Pensive man with hands in his face

What should we do if the partner continues to hurt us and does not change?

In the book The Seven Principles for Making Marriage Work, Dr. John Gottman gives us some important information. Love is above all acceptance, we must appreciate the other for what he is and vice versa. If toxic behaviors appear in the relationship, which Gottman calls the four horsemen of the apocalypse (contempt, lies, negative criticism, and a defensive attitude), the relationship is doomed to end.

In these cases, it is critically important to initiate change. And it’s not about waiting for a person to change for us, but about realizing that there is a problem. When there is suffering, attitudes and behaviors must be changed not only in order to maintain the relationship, but to find the essential elements of the same: well-being and happiness.
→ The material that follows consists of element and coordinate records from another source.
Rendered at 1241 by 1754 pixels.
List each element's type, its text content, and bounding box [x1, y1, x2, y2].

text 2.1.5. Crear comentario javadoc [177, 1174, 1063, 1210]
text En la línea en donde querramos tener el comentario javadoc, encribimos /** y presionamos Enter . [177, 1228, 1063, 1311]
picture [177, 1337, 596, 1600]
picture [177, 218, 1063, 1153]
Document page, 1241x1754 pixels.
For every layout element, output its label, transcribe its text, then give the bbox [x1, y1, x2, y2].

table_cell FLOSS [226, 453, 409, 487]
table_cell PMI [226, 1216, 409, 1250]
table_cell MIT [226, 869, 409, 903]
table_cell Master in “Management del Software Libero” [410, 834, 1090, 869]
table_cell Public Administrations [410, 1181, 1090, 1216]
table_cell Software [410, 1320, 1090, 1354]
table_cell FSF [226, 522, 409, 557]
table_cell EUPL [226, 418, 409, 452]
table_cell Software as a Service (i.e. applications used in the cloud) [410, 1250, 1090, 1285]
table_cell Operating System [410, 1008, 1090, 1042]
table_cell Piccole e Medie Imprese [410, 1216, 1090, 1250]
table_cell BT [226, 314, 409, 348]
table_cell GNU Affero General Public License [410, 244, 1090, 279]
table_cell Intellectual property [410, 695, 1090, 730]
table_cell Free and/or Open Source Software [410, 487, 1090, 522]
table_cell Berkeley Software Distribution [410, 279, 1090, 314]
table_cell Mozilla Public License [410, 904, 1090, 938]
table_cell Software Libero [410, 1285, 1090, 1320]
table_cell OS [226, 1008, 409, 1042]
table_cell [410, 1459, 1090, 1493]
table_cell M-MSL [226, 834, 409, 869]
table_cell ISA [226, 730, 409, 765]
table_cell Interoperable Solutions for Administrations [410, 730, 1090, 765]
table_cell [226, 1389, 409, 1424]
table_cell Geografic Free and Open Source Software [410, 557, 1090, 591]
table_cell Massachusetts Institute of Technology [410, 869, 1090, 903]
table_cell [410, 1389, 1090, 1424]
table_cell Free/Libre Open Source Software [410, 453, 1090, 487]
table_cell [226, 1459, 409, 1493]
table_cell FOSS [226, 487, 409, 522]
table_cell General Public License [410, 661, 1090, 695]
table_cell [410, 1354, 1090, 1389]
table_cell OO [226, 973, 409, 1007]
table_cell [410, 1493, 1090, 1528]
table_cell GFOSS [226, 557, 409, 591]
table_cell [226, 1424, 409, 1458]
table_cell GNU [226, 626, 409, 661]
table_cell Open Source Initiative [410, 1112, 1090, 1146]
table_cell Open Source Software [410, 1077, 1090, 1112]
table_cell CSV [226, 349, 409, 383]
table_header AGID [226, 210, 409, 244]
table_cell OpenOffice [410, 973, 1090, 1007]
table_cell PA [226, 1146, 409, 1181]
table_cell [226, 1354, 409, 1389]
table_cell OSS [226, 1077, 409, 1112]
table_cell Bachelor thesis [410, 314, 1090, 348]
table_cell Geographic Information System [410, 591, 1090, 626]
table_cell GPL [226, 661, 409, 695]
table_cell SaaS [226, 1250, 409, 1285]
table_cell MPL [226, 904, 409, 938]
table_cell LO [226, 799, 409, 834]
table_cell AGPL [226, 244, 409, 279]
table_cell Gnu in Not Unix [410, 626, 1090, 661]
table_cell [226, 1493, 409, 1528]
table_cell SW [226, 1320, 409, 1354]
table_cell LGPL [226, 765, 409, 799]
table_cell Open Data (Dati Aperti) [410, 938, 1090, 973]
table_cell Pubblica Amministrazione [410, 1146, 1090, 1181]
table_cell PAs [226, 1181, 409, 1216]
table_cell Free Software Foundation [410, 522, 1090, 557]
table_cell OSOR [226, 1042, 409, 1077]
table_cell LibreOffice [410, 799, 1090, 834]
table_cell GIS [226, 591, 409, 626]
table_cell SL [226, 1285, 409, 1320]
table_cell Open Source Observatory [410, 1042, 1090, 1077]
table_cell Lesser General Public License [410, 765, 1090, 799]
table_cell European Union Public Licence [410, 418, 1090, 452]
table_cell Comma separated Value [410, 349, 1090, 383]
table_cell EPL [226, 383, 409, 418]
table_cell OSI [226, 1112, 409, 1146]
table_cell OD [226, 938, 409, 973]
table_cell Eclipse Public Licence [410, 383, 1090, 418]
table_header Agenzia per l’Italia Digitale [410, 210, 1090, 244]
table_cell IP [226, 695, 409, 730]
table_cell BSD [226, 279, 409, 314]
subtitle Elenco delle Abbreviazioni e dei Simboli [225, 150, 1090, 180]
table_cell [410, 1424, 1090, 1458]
Generally, two situations arise in these cases. The first is that the partner says: “I’m like that, take it or leave it!”. The second is to fall into the mental and emotional trap of thinking that the partner can change for us. He will tell us that it will change, that things will improve, that from now on everything will be fine and that what happened will never happen again. Unfortunately, not only will the same situations occur, but they will get worse.

What should we do if we find ourselves in such a relationship? The answer is simple. If we are unhappy and the partner does not intend to improve the situation in any way, we will have to make the change. All we have to do is turn the page and heal the wounds we have long neglected. In these circumstances it is also advisable to seek the help of experienced professionals. Couples therapists and psychologists can be of great help.